Троянский кон

Ирина Алпатова, Культура от 13 ноября 2008

Этот спектакль Римаса Туминаса в Вахтанговском театре все ждали больше года, с тех пор как известный литовский режиссер возглавил не менее известный, но дряхлеющий столичный театр. Ждали доброжелатели и злопыхатели, критики и театралы, начальники от культуры, наконец утвердившие столь радикальные кадровые перестановки. На кон действительно было поставлено многое — репутация театра и самого режиссера, возможность взаимопонимания или мудрого компромисса и тому подобные вещи. Туминас не то чтобы чего-то выжидал, просто сначала выполнял прежние обязательства перед другими театрами, а потом просто не торопился, желая представить полноценное и законченное действо. Причем поступил честно, мужественно и очень даже смело.

**Предоставленный материал:**
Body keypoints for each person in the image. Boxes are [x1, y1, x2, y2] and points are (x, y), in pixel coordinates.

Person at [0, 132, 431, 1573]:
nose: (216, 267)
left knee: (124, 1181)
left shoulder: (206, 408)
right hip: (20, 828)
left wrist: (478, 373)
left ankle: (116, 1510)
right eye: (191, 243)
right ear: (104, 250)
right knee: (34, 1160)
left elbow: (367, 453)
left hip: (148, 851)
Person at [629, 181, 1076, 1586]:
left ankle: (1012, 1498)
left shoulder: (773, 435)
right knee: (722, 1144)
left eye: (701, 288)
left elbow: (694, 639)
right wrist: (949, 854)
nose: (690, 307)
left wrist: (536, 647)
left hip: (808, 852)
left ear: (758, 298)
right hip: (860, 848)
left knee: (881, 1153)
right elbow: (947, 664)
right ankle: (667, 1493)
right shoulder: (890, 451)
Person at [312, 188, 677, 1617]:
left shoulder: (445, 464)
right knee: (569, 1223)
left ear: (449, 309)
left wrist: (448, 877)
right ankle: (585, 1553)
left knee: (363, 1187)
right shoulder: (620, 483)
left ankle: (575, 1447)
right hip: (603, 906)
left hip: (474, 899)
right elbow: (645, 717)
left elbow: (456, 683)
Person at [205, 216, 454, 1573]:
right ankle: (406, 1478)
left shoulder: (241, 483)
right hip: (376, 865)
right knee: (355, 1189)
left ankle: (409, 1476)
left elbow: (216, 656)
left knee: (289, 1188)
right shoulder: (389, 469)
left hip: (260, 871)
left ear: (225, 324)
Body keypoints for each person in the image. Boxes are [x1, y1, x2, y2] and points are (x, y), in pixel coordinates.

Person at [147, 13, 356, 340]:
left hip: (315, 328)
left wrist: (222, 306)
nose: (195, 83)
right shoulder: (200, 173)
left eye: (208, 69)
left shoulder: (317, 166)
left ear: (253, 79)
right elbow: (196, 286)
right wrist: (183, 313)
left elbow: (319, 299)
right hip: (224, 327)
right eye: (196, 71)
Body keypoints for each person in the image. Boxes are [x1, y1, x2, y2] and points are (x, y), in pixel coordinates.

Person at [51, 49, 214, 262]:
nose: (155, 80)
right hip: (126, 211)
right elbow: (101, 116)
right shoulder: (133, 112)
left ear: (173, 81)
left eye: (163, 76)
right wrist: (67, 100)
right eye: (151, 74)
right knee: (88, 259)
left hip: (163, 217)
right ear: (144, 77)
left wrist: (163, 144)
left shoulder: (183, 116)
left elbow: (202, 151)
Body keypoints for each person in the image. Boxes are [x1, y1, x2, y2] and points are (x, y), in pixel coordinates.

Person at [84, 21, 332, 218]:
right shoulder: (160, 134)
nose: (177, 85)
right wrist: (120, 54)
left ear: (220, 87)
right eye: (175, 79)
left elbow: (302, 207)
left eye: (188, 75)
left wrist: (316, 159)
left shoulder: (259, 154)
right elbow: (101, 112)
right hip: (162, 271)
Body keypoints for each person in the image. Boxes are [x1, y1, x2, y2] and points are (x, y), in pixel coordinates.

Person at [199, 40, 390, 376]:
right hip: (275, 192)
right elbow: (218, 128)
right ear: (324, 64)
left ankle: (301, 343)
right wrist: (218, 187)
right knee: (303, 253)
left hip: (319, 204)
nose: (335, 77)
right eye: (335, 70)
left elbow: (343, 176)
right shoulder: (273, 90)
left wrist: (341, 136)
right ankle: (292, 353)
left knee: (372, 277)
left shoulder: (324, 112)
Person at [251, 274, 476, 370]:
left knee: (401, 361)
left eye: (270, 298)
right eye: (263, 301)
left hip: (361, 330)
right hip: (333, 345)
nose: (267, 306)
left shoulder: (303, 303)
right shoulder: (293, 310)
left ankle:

**Задание:** Перепишите без изменений отрывок из рецензии о спектакле: начните с места, где стоят слова «Троянский кон», и остановитесь после слов «и очень даже смело.».

**Ответ на задание:**
Троянский кон

Ирина Алпатова, Культура от 13 ноября 2008

Этот спектакль Римаса Туминаса в Вахтанговском театре все ждали больше года, с тех пор как известный литовский режиссер возглавил не менее известный, но дряхлеющий столичный театр. Ждали доброжелатели и злопыхатели, критики и театралы, начальники от культуры, наконец утвердившие столь радикальные кадровые перестановки. На кон действительно было поставлено многое — репутация театра и самого режиссера, возможность взаимопонимания или мудрого компромисса и тому подобные вещи. Туминас не то чтобы чего-то выжидал, просто сначала выполнял прежние обязательства перед другими театрами, а потом просто не торопился, желая представить полноценное и законченное действо. Причем поступил честно, мужественно и очень даже смело.